◆ **PROBLEM DESCRIPTION**:
For this exercise, write out the full listing that follows exactly and skip its pictures.

[Opening SUPPLIED INFORMATION section]

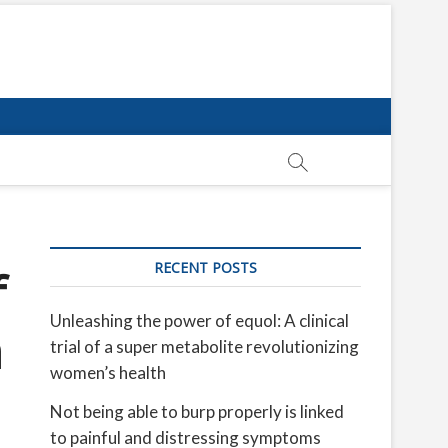
RECENT POSTS
f
Unleashing the power of equol: A clinical
n
trial of a super metabolite revolutionizing
women’s health
Not being able to burp properly is linked
to painful and distressing symptoms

[Closing SUPPLIED INFORMATION section]

◆ **RESULT OF THIS EXERCISE**:
RECENT POSTS
f
Unleashing the power of equol: A clinical
n
trial of a super metabolite revolutionizing
women’s health
Not being able to burp properly is linked
to painful and distressing symptoms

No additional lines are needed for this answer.